In particular, the report from the 14th International Congress on Antiphospholipid Antibodies Task Force published in Autoimmunity Reviews in 2014 described APS laboratory diagnostic and trends. It stated that “aPL should not only be considered as diagnostic markers, but also as risk factors for clinical events.”1 The hope is that aPL and other risk factors can ultimately be compiled into a calculator that can be used to predict the risk of thrombosis.

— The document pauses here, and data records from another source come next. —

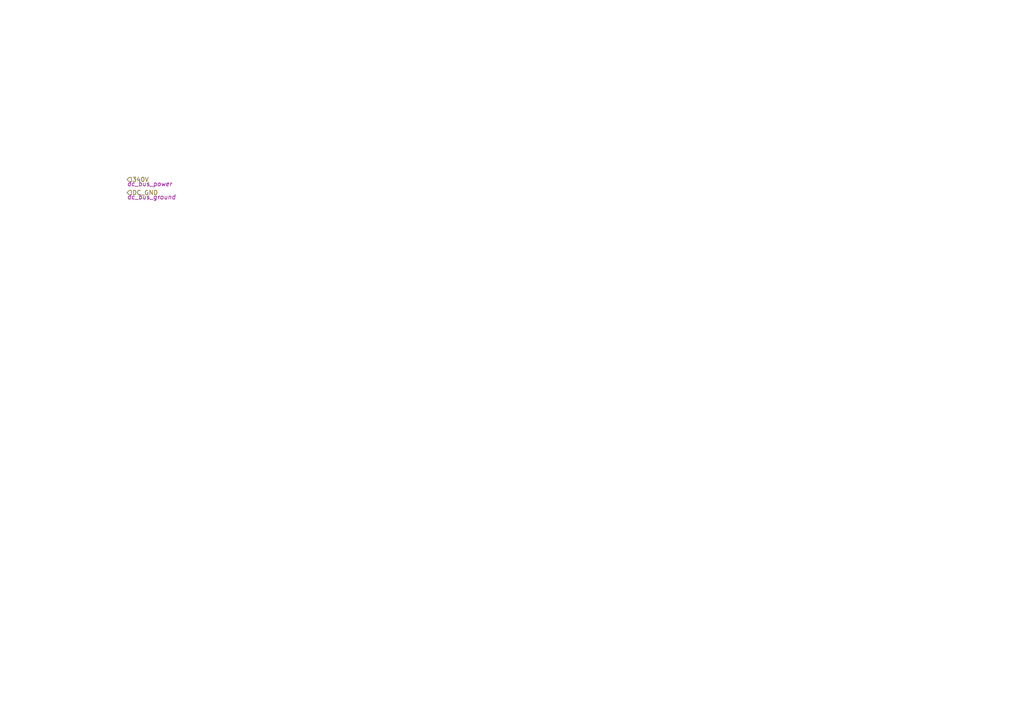
<source format=kicad_sch>
(kicad_sch
	(version 20250114)
	(generator "eeschema")
	(generator_version "9.0")
	(uuid "f11dcdd4-2930-4d19-8fc0-7be0b7c2ac09")
	(paper "A4")
	(title_block
		(title "Inverter")
	)
	(lib_symbols)
	(hierarchical_label "DC_GND"
		(shape input)
		(at 36.83 55.88 0)
		(fields_autoplaced yes)
		(effects
			(font
				(size 1.27 1.27)
			)
			(justify left)
		)
		(uuid "3851c4f4-f2a5-46f5-9e51-875fb4f01449")
		(property "Netclass" "dc_bus_ground"
			(at 36.83 57.15 0)
			(effects
				(font
					(size 1.27 1.27)
					(italic yes)
				)
				(justify left)
			)
		)
	)
	(hierarchical_label "340V"
		(shape input)
		(at 36.83 52.07 0)
		(fields_autoplaced yes)
		(effects
			(font
				(size 1.27 1.27)
			)
			(justify left)
		)
		(uuid "ac15f3fe-ba68-4830-98b1-48ceebc6b1f4")
		(property "Netclass" "dc_bus_power"
			(at 36.83 53.34 0)
			(effects
				(font
					(size 1.27 1.27)
					(italic yes)
				)
				(justify left)
			)
		)
	)
)

</source>
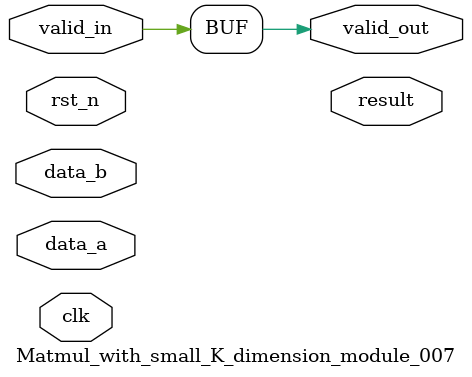
<source format=v>

module Matmul_with_small_K_dimension_module_007 (
    input clk,
    input rst_n,
    input valid_in,
    output valid_out,
    // Add specific ports based on operator type
    input [31:0] data_a,
    input [31:0] data_b,
    output [31:0] result
);

    // Module implementation would go here
    // This is a template - actual implementation depends on the operator
    
        // Generic operator implementation
    assign output_data = input_data; // Placeholder
    assign valid_out = valid_in;

endmodule

</source>
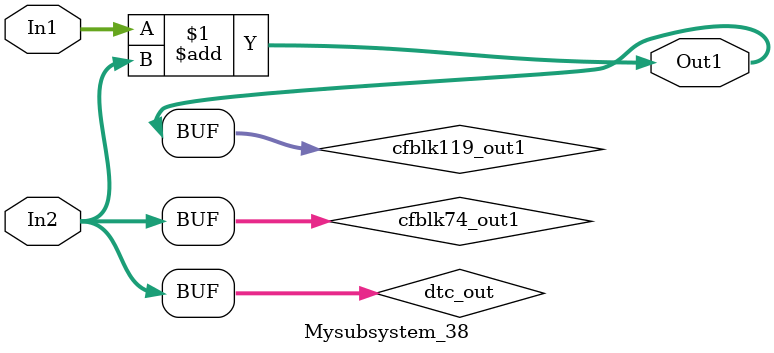
<source format=v>



`timescale 1 ns / 1 ns

module Mysubsystem_38
          (In1,
           In2,
           Out1);


  input   [7:0] In1;  // uint8
  input   [7:0] In2;  // uint8
  output  [7:0] Out1;  // uint8


  wire [7:0] dtc_out;  // ufix8
  wire [7:0] cfblk74_out1;  // uint8
  wire [7:0] cfblk119_out1;  // uint8


  assign dtc_out = In2;



  assign cfblk74_out1 = dtc_out;



  assign cfblk119_out1 = In1 + cfblk74_out1;



  assign Out1 = cfblk119_out1;

endmodule  // Mysubsystem_38


</source>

One such effort to calculate thrombosis risk using aPL profile and selected cardiovascular disease risk factors is the Global APS Score (GAPSS), which was verified in four steps.2 In the first step, patients with systemic lupus erythematosus (SLE) were assigned weighted points based on risk factors identified by multivariate analysis. The researchers noted that the scoring protocol awarded higher scores to patients with thrombosis and pregnancy morbidity. In the second step, the scores were validated in patients with SLE. The third step involved a prospective assessment of patients with SLE; during this step, the researchers found that those with more than a three-point increase during the follow-up were most reliably at increased risk for vascular events. Finally, in step four, researchers assessed patients with primary APS (PAPS) and found a higher score in patients with thrombosis relative to those with pregnancy morbidity.